Overall his shirt would have been considered inappropriate at a lot of workplace (including my own).

OTOH, I do tend to cut techie/geeky people some slack with respect to their intentions. I don't think he meant to deliberately send an anti-woman message. Rather, it's more like if he had worn a t-shirt with one of those retro Wonder Woman images on it -- wearing a costume meant to highlight her anatomy, but clearly inconvenient for fighting actual supervillains (see below).

Taylor undoubtedly thought his shirt was non-offensive, even if others might see it differently. In turn,  I might have regarded his shirt as worthy of a couple of minor eyerolls, then moving on.

I've been very surprised at the intensity and vehemence of the attacks against Taylor. I get what his critics are objecting too, but there seems something oddly disproportionate about the reaction relative to the magnitude of his deed. And I think that reflects something unhealthy about our culture -- but which I don't quite have a full handle on.
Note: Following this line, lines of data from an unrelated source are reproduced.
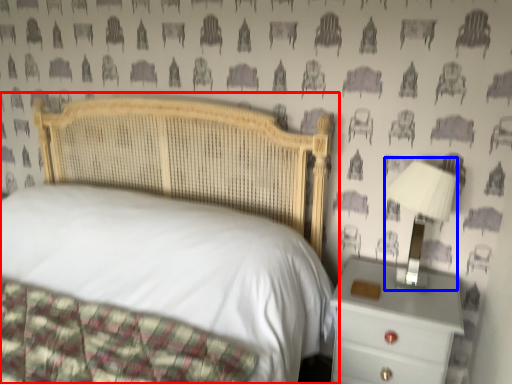
Question: Which of the following is the farthest to the observer, bed (highlighted by a red box) or bedside lamp (highlighted by a blue box)?

Choices:
 (A) bed
 (B) bedside lamp

Answer: (B)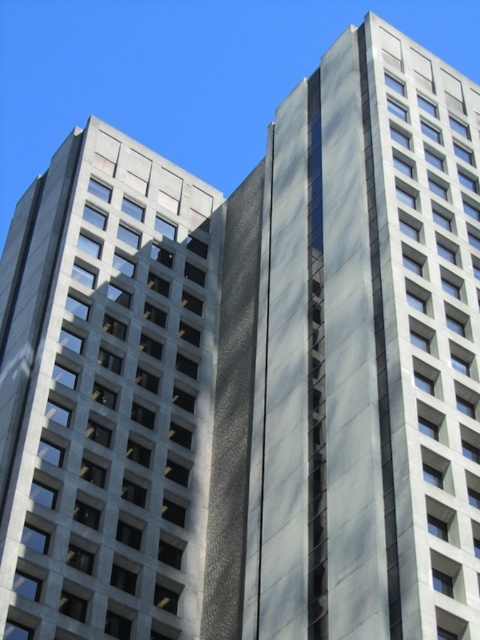
You are an architect planning to install a flagpole on the roof of one of the gray concrete buildings. The flagpole requires a minimum of 10 meters of clearance above the roof to comply with aviation safety regulations. Given that the gray concrete building at center is 120 meters tall and the gray concrete building at left is 110 meters tall, which building should you choose to install the flagpole?

The gray concrete building at center is taller than the gray concrete building at left. Since the building at center is 120 meters tall, installing the flagpole there would provide the required 10 meters of clearance above the roof for aviation safety regulations.

You are standing in front of the two gray concrete buildings. Which building, the gray concrete building at center or the gray concrete building at left, is closer to you?

The gray concrete building at center is closer to you because it is in front of the gray concrete building at left.

You are standing at the origin point in the image. Which direction should you move to reach the gray concrete building at center?

The gray concrete building at center is located at point 2D coordinates of 0.553 on the x axis and 0.767 on the y axis. Since you are at the origin point, you should move towards the right and upwards to reach it.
Update: For some reason, I had the scientist's name wrong -- it should be Taylor, not Martin!

Update #2: I wanted to post this thoughtful dissenting response from a female friend who is also a programmer (quoted with her permission):
I've worked with a lot of clueless poorly dressing geeks... Not a single one of them would wear a shirt like that to work. If they did their manager would do his job and tell them to change. The bigger problem here isn't that a lone man wore the shirt. It's that his management let him wear it on national TV... And if he is a manager then he should have known better.
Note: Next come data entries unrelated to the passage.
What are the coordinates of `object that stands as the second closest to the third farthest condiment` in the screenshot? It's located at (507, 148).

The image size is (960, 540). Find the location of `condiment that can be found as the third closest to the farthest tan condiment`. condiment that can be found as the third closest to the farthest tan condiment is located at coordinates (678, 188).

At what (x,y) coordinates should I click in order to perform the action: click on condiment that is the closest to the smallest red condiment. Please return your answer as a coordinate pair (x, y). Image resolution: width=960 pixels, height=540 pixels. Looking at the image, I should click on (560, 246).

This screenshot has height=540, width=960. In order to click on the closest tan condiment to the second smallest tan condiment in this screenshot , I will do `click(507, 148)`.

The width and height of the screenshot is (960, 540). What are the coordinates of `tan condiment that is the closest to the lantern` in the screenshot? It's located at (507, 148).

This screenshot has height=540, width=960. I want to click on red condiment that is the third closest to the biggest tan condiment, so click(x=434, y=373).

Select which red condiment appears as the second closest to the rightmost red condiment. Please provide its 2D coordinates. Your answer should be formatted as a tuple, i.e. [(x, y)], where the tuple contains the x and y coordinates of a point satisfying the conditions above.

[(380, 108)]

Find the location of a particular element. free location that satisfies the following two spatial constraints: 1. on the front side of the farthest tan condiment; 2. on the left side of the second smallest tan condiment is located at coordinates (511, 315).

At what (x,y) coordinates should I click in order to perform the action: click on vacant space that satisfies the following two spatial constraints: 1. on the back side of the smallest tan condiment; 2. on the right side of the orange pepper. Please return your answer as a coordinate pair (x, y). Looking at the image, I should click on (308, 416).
As to why people would blow up over it?? The fact that it so casually was allowed to happen and so many of you think it's not a big deal is why. I've been lucky to not have to deal with the sexism that my fellow female programmers have had to.. But I know in the wrong company or place it is there.
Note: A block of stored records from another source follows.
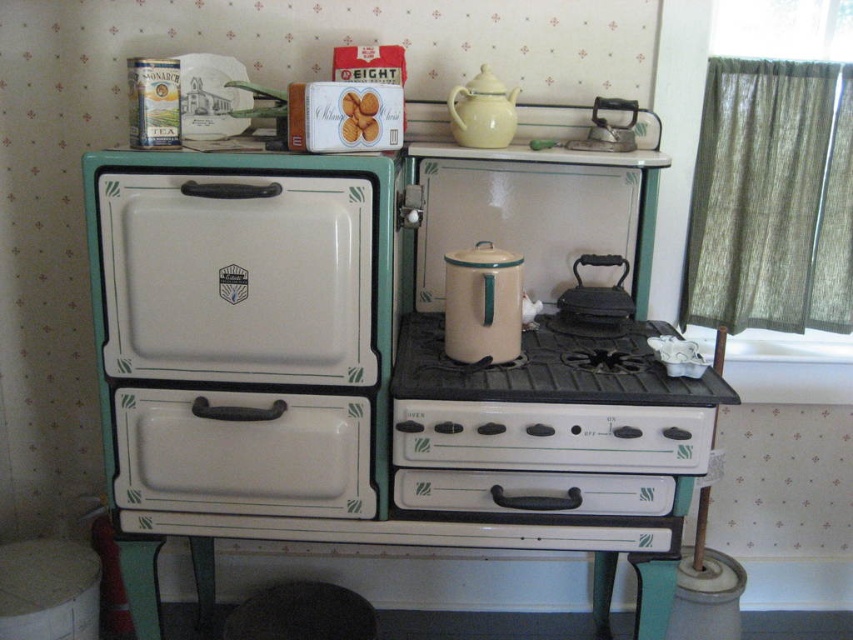
Question: Which of the following is the farthest from the observer?

Choices:
 (A) (490, 260)
 (B) (274, 588)

Answer: (B)

Question: Is white enamel gas stove at center to the right of black rubber stool at lower center from the viewer's perspective?

Choices:
 (A) no
 (B) yes

Answer: (B)

Question: Does white enameled cabinet at center appear on the left side of white enamel gas stove at center?

Choices:
 (A) yes
 (B) no

Answer: (A)

Question: Based on their relative distances, which object is nearer to the beige enamel canister at center?

Choices:
 (A) white enameled cabinet at center
 (B) black cast iron griddle at center
 (C) white enamel gas stove at center
 (D) black rubber stool at lower center

Answer: (C)

Question: Among these points, which one is farthest from the camera?

Choices:
 (A) pyautogui.click(x=248, y=396)
 (B) pyautogui.click(x=511, y=253)
 (C) pyautogui.click(x=392, y=408)
 (D) pyautogui.click(x=625, y=316)

Answer: (D)

Question: In this image, where is white enameled cabinet at center located relative to beige enamel canister at center?

Choices:
 (A) left
 (B) right

Answer: (A)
This man took an amazing scientific achievement and at the same time knowingly or unknowingly slapped down thousands of woman who have worked to keep that type of imagery out of their work place. How the $&@? Can I let my little girls see that news conference with that shirt? People aren't yelling to destroy the achievement. They are yelling because they are shocked it was allowed to happen with such an achievement. The achievement deserved honor and not degrading imagery.

Imagine if it had been men in speedos or something that made another race look stupid. Would you still think it not a big deal? Women are extra angry because when it should be getting better junk like this keeps happening... And so many just give us the "oh there she goes again overreacting" stereotype.